We'll have to assess the food in the refrigerator. The freezer food will last 48 hours. Dairy, meat and leftovers, only 4 - 6 hours. We had some Korean food for dinner that JB fetched from the local market. That was good. 

According to the experts, the 1000 km derecho affected 41% of Canada's population, along a long swath. It's quite different than the smaller tornadoes that also hit Ontario.

The schools are closed Tuesday. I snorted when I read this from Ottawa public schools OCDSB. Trees are down. Families don't have power. People are buying up ice cubes, and they are running out of those in many stores. City peeps have water, but their food is spoiling. They might go to virtual schooling? Families are cleaning up, they are scrambling for supplies. They don't have HYDRO!!!!

Ottawa Hydro reports that power has been restored to 70,000 customers, with 110,000 still waiting.  It was such a wide swath of damage. About half the schools don't have power. There is much damage to clean up. It'll take 2 - 4 more days for Ottawa to come back up. 
The kids have moved in with us. The damage is really spotty, with some neighbourhoods having power, others not.

OCDSB suggests they'll go to virtual school, but so many students and teachers do not have power. 

Crews were coming in from Toronto, Kingston, N.B., Quebec and the US to help with the clean up. 


DUTA said...

Sorry for what you went through. We cannot prevent Nature's calamities, but we could be better prepared to avoid damage and loss.

Tom said...

...we dodged this bullet.

Barbara Rogers said...

Wow, that was quite a storm, and that's an understatement! Glad you all are able to cope with your outage, and then have return of elec. Yes, it will be one to remember.

Kathy G said...

That was quite a storm! Glad to hear that you made it through without too many issues.

Christine said...

And so quick it was matbe half an hour. We were lucky but many trees downed on other streets

Cloudia said...

Glad you came through okay 👍🏽

Jeanie said...

Wow, Jenn. That's even worse than the Cat 3 tornado that hit our Gaylord. I wonder if it was the same storm, given the trajectory of the weather and the timing. Could be. I'm grateful you didn't get that banana bread in! You ARE equipped for handling such things and do it well! We have the same pump/septic situation at the cottage.
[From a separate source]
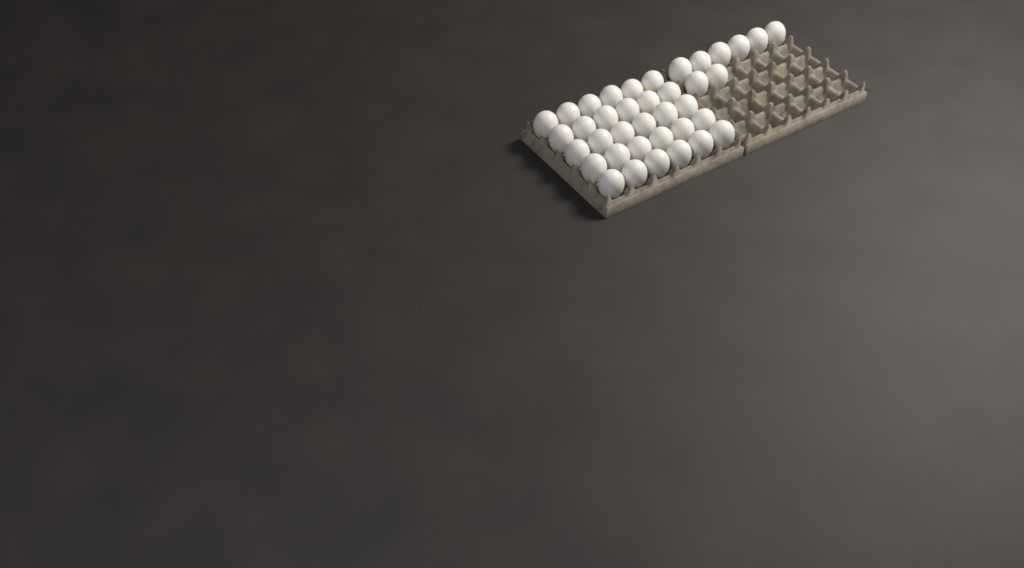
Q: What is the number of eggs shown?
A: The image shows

Thank goodness for available water! It looks horrid all over Canada. Thanks for posting about this -- we didn't hear that much about this storm here.

RedPat said...

We were fine but friends a couple of blocks away didn't get their power on until last evening. I have a wind-up radio too and always make sure to have cash on hand. And cans of food in the pantry.

DrumMajor said...

Glad you're ok. The damage swath sounds worse than Kansas tornadoes. 800 poles down is a lot of replacement work. Interesting how power runs your water system.
While all new plumbing was put into the ceilings of my apartment unit, we tenets got 2.5 gallon water jugs with the spigots for our sink counters. I can't lift the 5 gallon jugs. (The spigot on some brands can be pried off with a flat tool, like a wide screwdriver. Then it can be refilled at someone's garden hose and the spigot put back on.) We refilled gallon jugs a lot. safe. Linda in Kansas

Lorrie said...

Wow! That was some storm! Glad you are okay.

William Kendall said...

No power outages at my place.

Red said...

I'm glad that you are safe even though you're a long way from normal.

DeniseinVA said...

Oh my goodness, it was a terrible storm and I am so sorry for all the destruction. I did enjoy that tweet, however, which shows people still keep their sense of humor in such trying times. I do believe it keeps people going. Thank you for another very interesting and informative post Jenn.

DeniseinVA said...

I should have added, most importantly, I have never ending thanks to all those people who in every way help everyone to get back to normal.